The difficulty in clearing the bar, or making the goal, does not make arguments that fail stronger. It is correct to conclude that such arguments are weak, because they lack objective data and controlled observations.
I disagree that "hemoglobin mass, VO2max, time to exhaustion" are "real stuff that matters". These are proxy substitutes for the "real stuff". You can also add "peak power".
In a lab setting, a running time trial is most relevant to running, but only when the design and execution mimics what an athlete does in both training and racing. This should last at least one cycle of off-season build-up to in season training to the end of season peak. Even better would be several annual follow-ups. This may be difficult or impossible, but would provide the most meaningful data.
I'm wholly unaware of any "double blind, placebo controlled EPO studies in trained runners" that show improved "time trial performance by around 3–6 percent over a few weeks", unless you can provide me with a few specific examples. In any case, a short term study lasting a few weeks culminating in a time-trial with no incentive to win, is not representative of how athletes train to peak for a race. And comparing the final time trial to an initial time trial is not interesting. The comparison should be between final time trials of the doped group and the control group. A bonus would be a comparison with a third altitude trained group.
Cathal Lombard also made several changes in his training, reducing volume and increasing intensity, and changing his coach. These changes confound any conclusion about EPO, minus any non-blinded placebo effect. His performance improvements can be compared to "wejo"'s performance improvements, after competing 5 years at university, and then making drastic changes in his training. See his "Why I sucked in College" essay linked on the homepage.
But even if we accept that EPO significantly helped Lombard, this cannot be generalized to all athletes who have experienced breakthroughs.
While I am skeptical of studies with many limitations, I do not require data to only come from studies.

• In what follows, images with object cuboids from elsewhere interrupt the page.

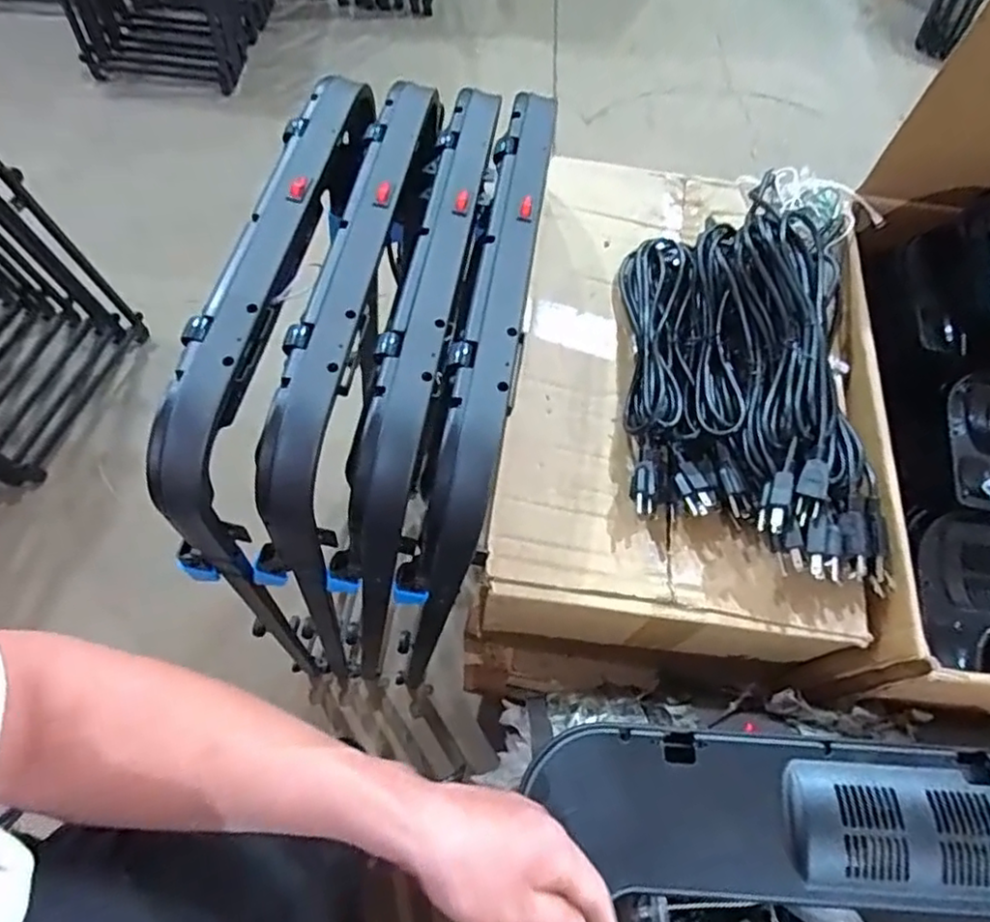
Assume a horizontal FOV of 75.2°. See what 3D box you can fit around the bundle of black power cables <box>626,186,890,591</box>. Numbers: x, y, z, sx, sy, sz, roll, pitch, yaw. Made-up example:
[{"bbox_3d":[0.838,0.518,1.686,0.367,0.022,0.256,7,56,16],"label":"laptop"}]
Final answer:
[{"bbox_3d":[0.249,-0.124,0.630,0.227,0.102,0.464,6,64,1],"label":"bundle of black power cables"}]

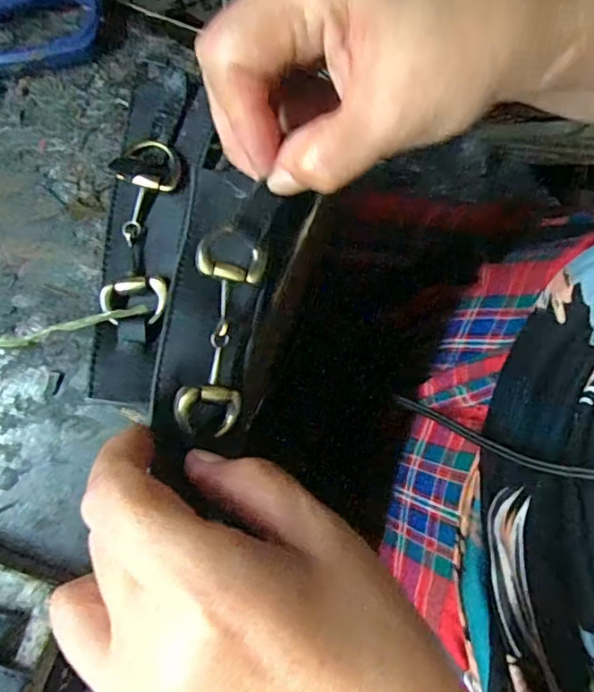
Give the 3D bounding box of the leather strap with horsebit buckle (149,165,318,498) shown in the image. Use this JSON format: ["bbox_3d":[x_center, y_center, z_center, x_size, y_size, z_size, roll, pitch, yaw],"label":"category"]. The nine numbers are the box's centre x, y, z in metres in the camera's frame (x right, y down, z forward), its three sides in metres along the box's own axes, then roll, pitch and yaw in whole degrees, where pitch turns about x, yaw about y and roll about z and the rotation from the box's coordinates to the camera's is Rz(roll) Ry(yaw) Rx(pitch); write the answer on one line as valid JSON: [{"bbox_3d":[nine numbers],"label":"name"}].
[{"bbox_3d":[-0.030,-0.009,0.209,0.042,0.021,0.114,12,80,3],"label":"leather strap with horsebit buckle"}]

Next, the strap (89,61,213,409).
[{"bbox_3d":[-0.059,-0.047,0.222,0.033,0.015,0.139,7,79,2],"label":"strap"}]

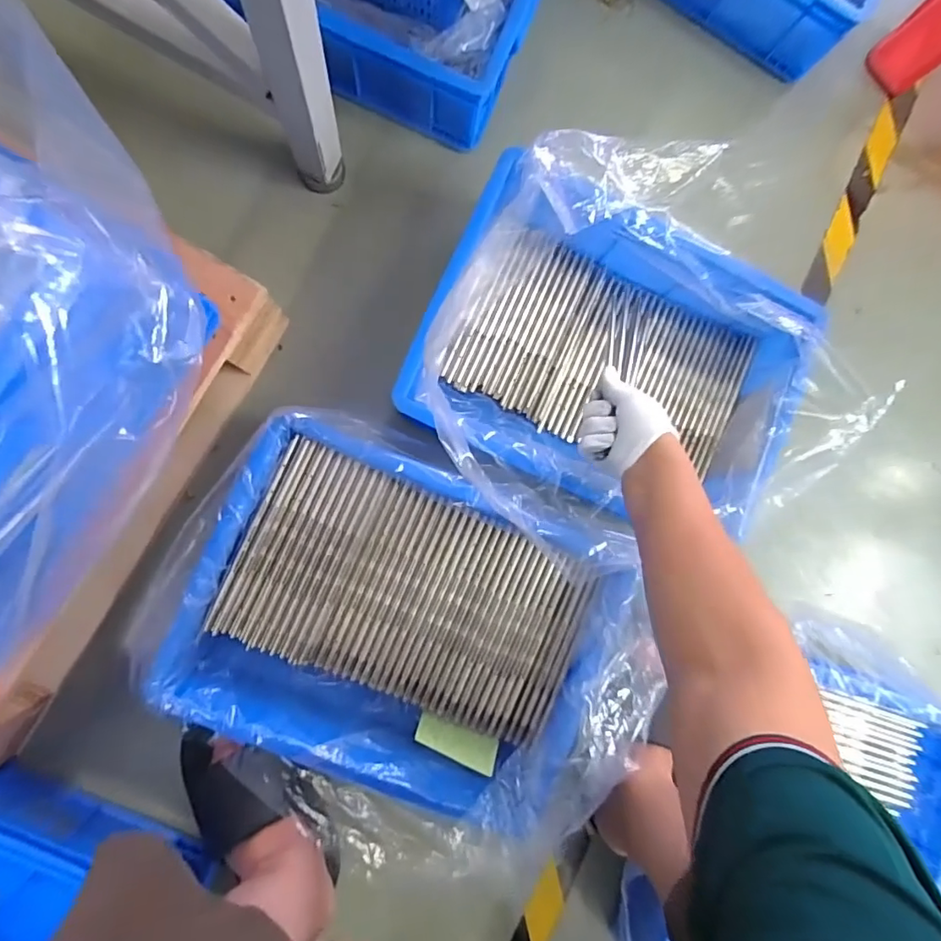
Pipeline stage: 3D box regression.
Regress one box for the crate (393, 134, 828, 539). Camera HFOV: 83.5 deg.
[{"bbox_3d":[0.156,-0.121,0.595,0.392,0.151,0.333,24,85,-5],"label":"crate"}]

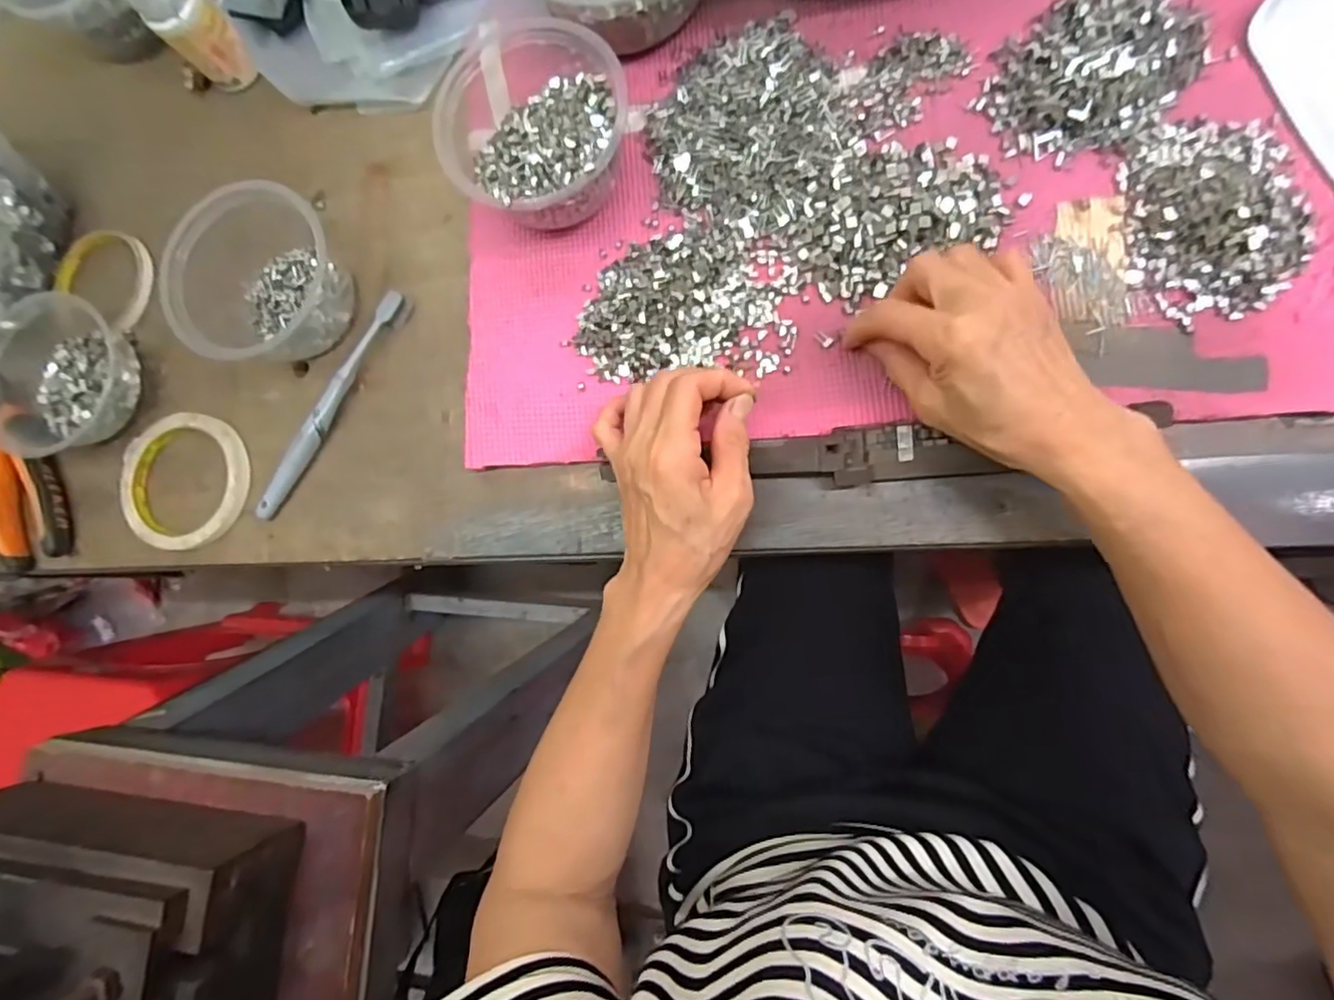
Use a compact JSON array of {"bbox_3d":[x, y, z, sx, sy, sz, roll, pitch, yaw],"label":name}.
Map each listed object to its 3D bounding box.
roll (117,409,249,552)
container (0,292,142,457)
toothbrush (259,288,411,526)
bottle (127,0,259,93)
[{"bbox_3d":[-0.349,-0.015,0.444,0.099,0.014,0.093,-1,83,9],"label":"roll"},{"bbox_3d":[-0.441,-0.091,0.449,0.112,0.032,0.115,-1,83,9],"label":"container"},{"bbox_3d":[-0.234,-0.066,0.430,0.017,0.011,0.179,33,89,11],"label":"toothbrush"},{"bbox_3d":[-0.339,-0.341,0.447,0.049,0.086,0.046,43,95,7],"label":"bottle"}]

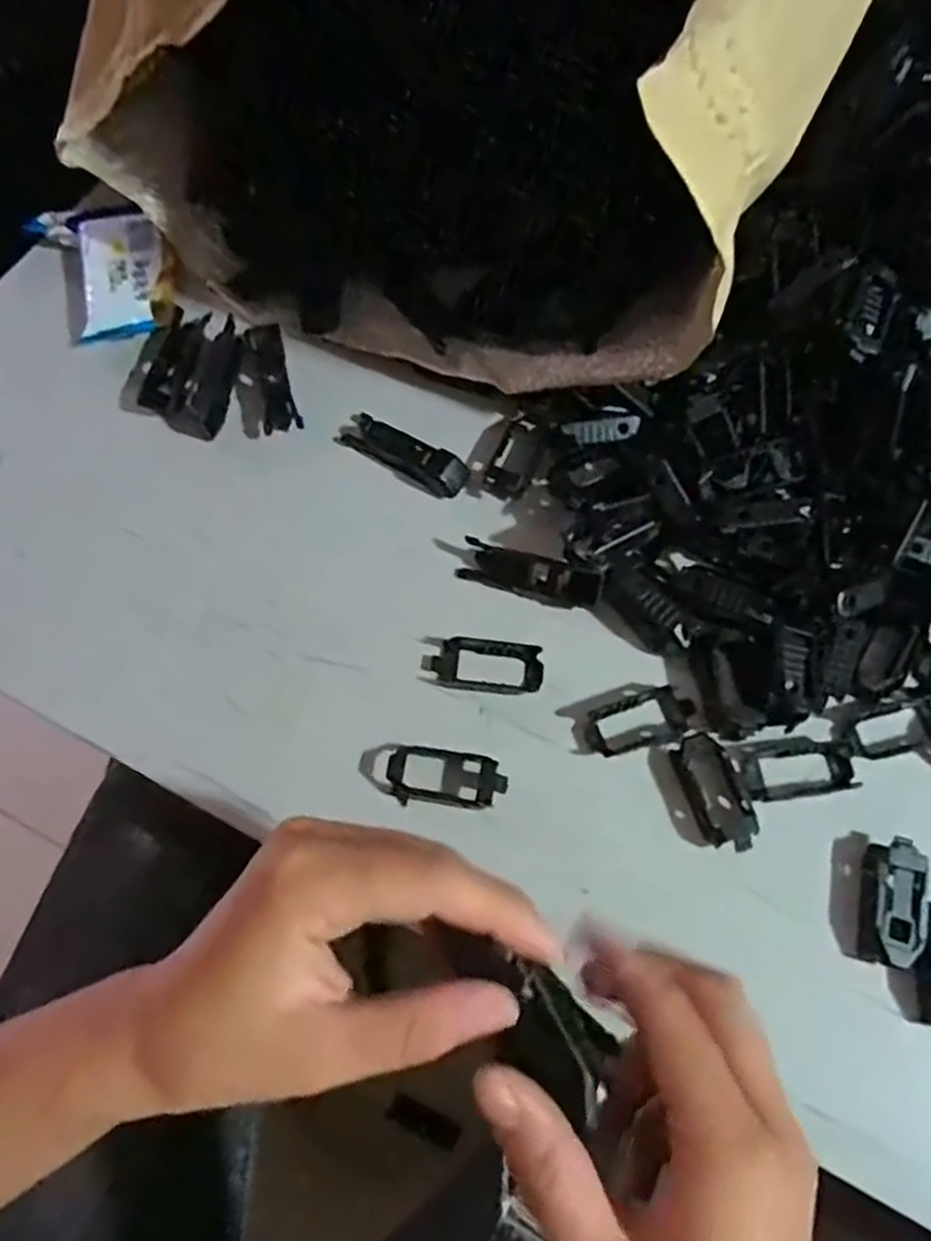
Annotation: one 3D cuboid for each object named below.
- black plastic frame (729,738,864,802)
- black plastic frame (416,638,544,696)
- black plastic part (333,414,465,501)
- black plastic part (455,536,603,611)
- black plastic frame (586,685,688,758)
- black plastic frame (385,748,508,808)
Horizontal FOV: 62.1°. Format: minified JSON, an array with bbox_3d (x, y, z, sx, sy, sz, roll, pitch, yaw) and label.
[{"bbox_3d":[0.146,0.065,0.342,0.050,0.007,0.026,-7,68,-4],"label":"black plastic frame"},{"bbox_3d":[0.008,0.021,0.355,0.055,0.006,0.023,5,68,1],"label":"black plastic frame"},{"bbox_3d":[-0.032,-0.084,0.393,0.069,0.014,0.020,31,70,11],"label":"black plastic part"},{"bbox_3d":[0.031,-0.023,0.371,0.068,0.012,0.027,18,103,9],"label":"black plastic part"},{"bbox_3d":[0.076,0.046,0.347,0.043,0.005,0.024,-18,69,-8],"label":"black plastic frame"},{"bbox_3d":[-0.008,0.067,0.331,0.049,0.013,0.024,4,68,0],"label":"black plastic frame"}]

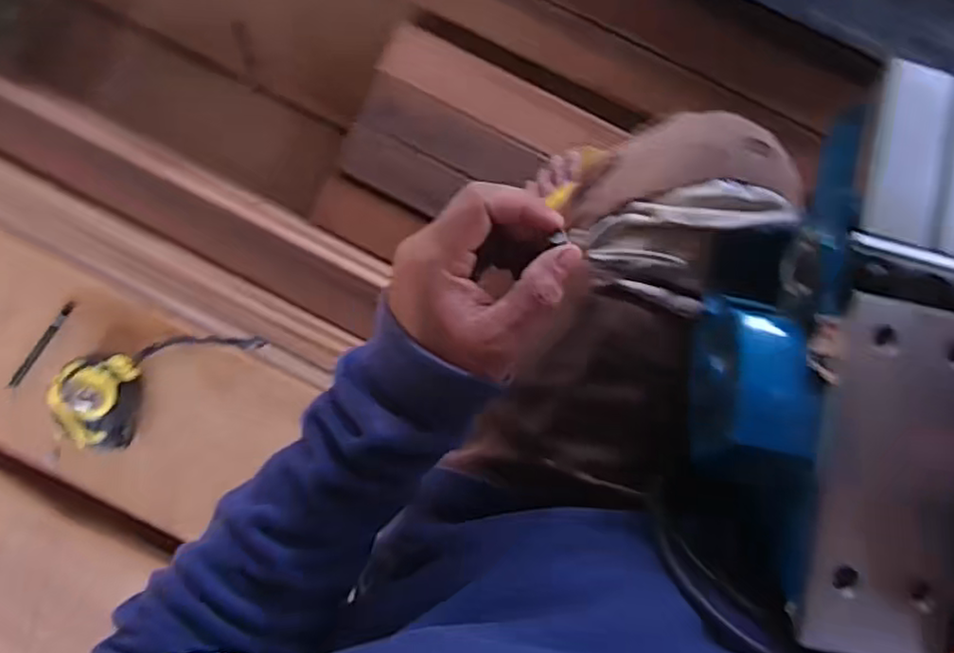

Besides double-blind controlled studies and cherry-picked anecdotes, one set of data I would find persuasive is an indication of the existence of a correlation between known or suspected doping of a population and better performances. For example, comparing the best Russian (or Soviet for Coevett) performances with the best Japanese performances. This was my motivation for reviewing a list of all-time performances, and looking for any significant signs of better performance among groups known or suspected to dope. Outside of women known or suspected to be doping with steroids, I found no obvious indications, but did get a lot of rationalizations why I shouldn't expect to find them the way I looked.